Ride To Stranger Goes Violently Wrong
Now I know! Giving a ride to a stranger? Not my best move.
The year 2020 was a wake-up call for all of us. It was a time that pushed us all to decide where we stand. A time that called our hearts to action and many of us answered that call. I don’t pretend to be an expert at protesting. I don’t pretend to know the ins and outs of organizing. What I do know is that I chose to show up in support of Black Lives Matter and I don’t regret that.
June 19th, 2020 was a day I did not expect to happen. I had attended several peaceful protests prior to this day and expected this Provo, Utah protest to be the same. I loaded up my car with masks, food, and water to provide aid and went on my way. I learned a hard lesson that day to never expect anything to go according to plan.
Enter the stranger, Jesse Taggart. I had never before given a ride to a stranger and to this day I’m not sure what came over me. A friend of a friend of a friend posted in a public forum that someone needed a ride to the protest scheduled for later that day.
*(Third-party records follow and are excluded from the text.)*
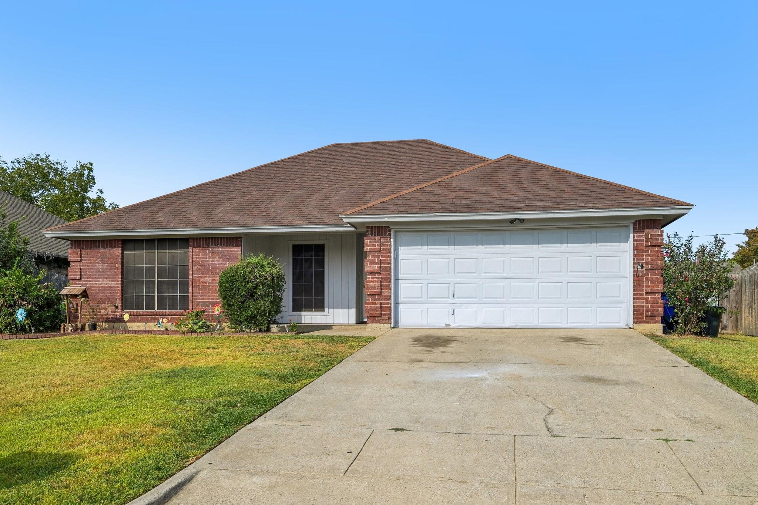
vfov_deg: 43.6
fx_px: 632
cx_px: 379
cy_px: 252
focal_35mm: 30
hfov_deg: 61.9
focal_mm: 30
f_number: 8
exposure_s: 1/1600
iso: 400
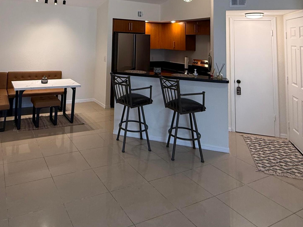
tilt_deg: +4.7
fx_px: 245
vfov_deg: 44.9
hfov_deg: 62.4
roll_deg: -1.0
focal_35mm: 28
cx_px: 110
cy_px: 20
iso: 160
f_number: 2.2
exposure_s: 1/120
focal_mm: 2.22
Why I volunteered I really don’t know. I wonder all of the time what my life would be like had I not volunteered; had I stayed back. I feel terrible that I was the means to him attending the protest that day. I want to own my part in that. Sure, I didn’t know what he was going to do but he was there because of my silly heart wanting to be nice. It’s not the first time my hearts gotten me into trouble and it probably won’t be the last.
He was nice enough. He kept his face covering on and remained polite. When we arrived at the designated location we separated and hardly interacted for the remainder of the protest. There were many people there and we got lost in the crowd. Almost immediately after beginning the march the situation escalated. Trucks lined up in the streets and began making death threats. “We’re going to run you over! You’re dead!”. People started to group together in fear. I had never been to a protest without a police escort and I can imagine that neither did many of the people there. Would these angry drivers really run people over? I panicked and hopped in my car to block the protesters from vehicles revving their engines and remained in my car a majority of the protest. At that point I was just concerned about keeping people alive.
Halfway through the protest commotion ensued. I whipped my head around and peered down the street, through my car window, trying to understand what was happening. People were running everywhere as a truck sped off. There were rumors of gun fire flying around and protesters were lying on the ground. I got out of my car and spoke to a bystander and together we called the police. Minutes passed but no one came. The injured protesters were lifted from the ground and before long the protest continued and I along with it wondering just what had happened. Hours later the end of the protest arrived and the stranger from earlier found me in the crowd. He pleaded for a ride home and I agreed. On the way home some of the truth began to come out. “I had to shoot them. It was self defense.” he said. He showed me the vague video that was starting to circle the internet. I froze. There was a man in my car with a gun and was quite willing to use it. I quickly changed the subject and focused on getting him home as fast as possible. Sleeping that night felt impossible.
I want to be clear, I do not support his actions that day. I remained peaceful that day as I intended to do.
The next morning I woke up wondering what I should do or if I needed to do anything. I decided to drive to a nearby gathering to ask for advice. Before I could make it I was pulled over and arrested and accused of actively participating in the violence he had committed because I gave him a ride. I’m lucky that I had plenty of proof to show he was a stranger I just happened to give a ride to. The fact that I was in my car, parked 120 feet down the street, helped too.
So, what’s the moral to this story? Is it to scare you out of attending protests? Is it to warn you against giving rides to strangers? While, yes, I’ll never be giving a ride to a stranger ever again the moral of the story is that showing up and supporting what you believe in is probably going to get messy. It’s probably not going to go the way you planned. You’re probably going to fall flat on your face sometimes and that’s okay. Life is full of both success AND failures. I don’t regret showing up that day. I don’t regret trying to be kind and give someone a ride. I don’t regret showing up in support of something I believe in. Life is messy. Embrace the mess.
Now, I just hope to find a way to show up and help remedy some of the damage that was caused that day to everyone affected and do my part in helping to create a safer world.